Yahoo was up nearly 1 per cent to $33.70 in after hours trading as it said it would sell fewer shares than originally agreed from its 24-per cent stake with Alibaba going public.

Yahoo's core business of online display selling and search advertising continued to be soft in the third quarter in face of fierce competition from Facebook Inc and Google Inc.

Prices for Yahoo's display ads were down 7 per cent year-over-year, even as the number of display ads sold rose roughly 1 per cent.

Revenue from search advertising, accounting for 39 per cent of the total, was up 3 per cent year-over-year, which excluded certain costs.

Yahoo chief executive Marissa Mayer pointed to improvements in user traffic to the company's various web destinations and said the increasing usage would start showing up in Yahoo's revenue growth over the coming year.

Meanwhile, Alibaba Group Holding Ltd, China's online marketplace for everything from apples to Boeing 737s, more than doubled second-quarter earnings as it headed toward the biggest initial public offering since Facebook Inc.

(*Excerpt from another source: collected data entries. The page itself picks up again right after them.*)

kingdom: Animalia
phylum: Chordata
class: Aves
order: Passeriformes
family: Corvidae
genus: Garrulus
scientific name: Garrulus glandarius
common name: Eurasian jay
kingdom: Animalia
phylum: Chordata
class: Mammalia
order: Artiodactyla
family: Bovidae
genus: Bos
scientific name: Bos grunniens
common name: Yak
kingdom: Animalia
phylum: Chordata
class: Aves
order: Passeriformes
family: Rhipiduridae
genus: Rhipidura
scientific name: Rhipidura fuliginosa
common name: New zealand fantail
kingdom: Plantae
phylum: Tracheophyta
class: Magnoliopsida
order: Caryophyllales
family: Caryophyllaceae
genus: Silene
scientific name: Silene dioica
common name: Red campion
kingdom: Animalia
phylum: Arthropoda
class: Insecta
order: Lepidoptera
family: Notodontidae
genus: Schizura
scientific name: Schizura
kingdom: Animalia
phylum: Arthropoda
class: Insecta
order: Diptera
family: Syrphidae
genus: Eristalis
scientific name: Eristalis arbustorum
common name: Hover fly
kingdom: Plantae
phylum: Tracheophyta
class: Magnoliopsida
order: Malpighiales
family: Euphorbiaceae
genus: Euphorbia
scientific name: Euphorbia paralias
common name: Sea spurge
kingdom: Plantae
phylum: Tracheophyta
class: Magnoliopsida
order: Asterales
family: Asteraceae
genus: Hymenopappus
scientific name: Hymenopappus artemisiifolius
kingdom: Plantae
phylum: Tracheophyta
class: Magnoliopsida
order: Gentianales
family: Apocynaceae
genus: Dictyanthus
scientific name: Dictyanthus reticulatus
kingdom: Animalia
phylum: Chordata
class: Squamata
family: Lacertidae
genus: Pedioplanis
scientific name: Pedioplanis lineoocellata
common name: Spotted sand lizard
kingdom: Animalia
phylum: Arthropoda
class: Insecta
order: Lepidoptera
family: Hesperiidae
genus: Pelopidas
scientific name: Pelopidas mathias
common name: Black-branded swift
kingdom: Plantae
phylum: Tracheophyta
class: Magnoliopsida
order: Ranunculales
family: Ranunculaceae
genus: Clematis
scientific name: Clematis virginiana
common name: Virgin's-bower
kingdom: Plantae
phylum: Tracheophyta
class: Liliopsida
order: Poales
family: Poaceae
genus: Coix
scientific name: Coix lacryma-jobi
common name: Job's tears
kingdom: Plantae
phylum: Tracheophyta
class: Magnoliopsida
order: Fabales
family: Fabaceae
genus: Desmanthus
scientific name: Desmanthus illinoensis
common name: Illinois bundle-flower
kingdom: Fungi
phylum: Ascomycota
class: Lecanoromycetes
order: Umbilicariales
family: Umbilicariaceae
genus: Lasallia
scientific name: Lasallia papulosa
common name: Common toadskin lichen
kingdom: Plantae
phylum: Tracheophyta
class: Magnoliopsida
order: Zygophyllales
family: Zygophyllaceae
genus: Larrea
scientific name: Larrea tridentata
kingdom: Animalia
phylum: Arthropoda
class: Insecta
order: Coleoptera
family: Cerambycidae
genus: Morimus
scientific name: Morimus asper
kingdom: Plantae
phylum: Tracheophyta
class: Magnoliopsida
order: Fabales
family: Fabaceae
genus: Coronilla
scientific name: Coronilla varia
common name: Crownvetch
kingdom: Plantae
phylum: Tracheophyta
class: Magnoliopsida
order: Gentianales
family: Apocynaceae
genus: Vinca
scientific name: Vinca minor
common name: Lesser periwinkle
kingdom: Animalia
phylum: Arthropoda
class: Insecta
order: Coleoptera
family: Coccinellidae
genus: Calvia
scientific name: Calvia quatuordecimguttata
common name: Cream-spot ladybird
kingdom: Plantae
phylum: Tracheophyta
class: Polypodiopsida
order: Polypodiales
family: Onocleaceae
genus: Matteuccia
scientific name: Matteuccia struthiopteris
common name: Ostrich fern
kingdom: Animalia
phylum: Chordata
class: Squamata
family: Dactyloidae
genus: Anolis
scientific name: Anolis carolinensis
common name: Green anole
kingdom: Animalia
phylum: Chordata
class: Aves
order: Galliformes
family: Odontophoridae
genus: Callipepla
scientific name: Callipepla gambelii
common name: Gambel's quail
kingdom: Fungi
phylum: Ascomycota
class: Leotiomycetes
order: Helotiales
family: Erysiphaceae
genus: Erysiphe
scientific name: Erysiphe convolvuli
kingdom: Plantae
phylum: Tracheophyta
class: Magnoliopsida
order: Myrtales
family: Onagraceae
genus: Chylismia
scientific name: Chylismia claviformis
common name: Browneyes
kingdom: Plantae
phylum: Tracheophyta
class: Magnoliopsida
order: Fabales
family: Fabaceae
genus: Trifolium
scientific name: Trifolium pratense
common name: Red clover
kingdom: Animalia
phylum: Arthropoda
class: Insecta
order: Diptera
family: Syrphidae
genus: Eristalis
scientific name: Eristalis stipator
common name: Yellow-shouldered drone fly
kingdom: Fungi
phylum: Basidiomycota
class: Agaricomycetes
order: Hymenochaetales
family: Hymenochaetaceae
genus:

Net income attributable to ordinary shareholders was up at $707 million in the three months ended June as against $273 million a year earlier, according to a presentation released yesterday by Yahoo! Inc owner of a stake in Alibaba.

Revenue was up at $1.73 billion from $1.08 billion a year earlier.

The company was established by Jack Ma and partners in 1999 as an online marketplace for Chinese companies, and had grown explosively as the wave of economic liberalisation spurred a boom in manufacturing and trade.

Alibaba is introducing instant messaging, is working on acquisitions and expanding into TVs that connected to the internet to garner a greater slice of China's web users and shoppers.

The worth China's biggest e-commerce operator has been worked out by investment banks at as much as $120 billion. It had been considering moving toward a listing in the US after Twitter Inc went public as soon as this year.

Yahoo, with a 24-per cent holding of the Hangzhou, China-based e-commerce operator, said yesterday that the maximum number of shares it was required to sell in an Alibaba IPO was down at 208 million from 261.5 million.

Alibaba though, does not sell merchandise itself, rather it runs platforms including Taobao Marketplace and Tmall.com that connected retail brands with consumers, a cross between Amazon.com Inc. and EBay Inc. Most of its revenues come from commissions and advertising.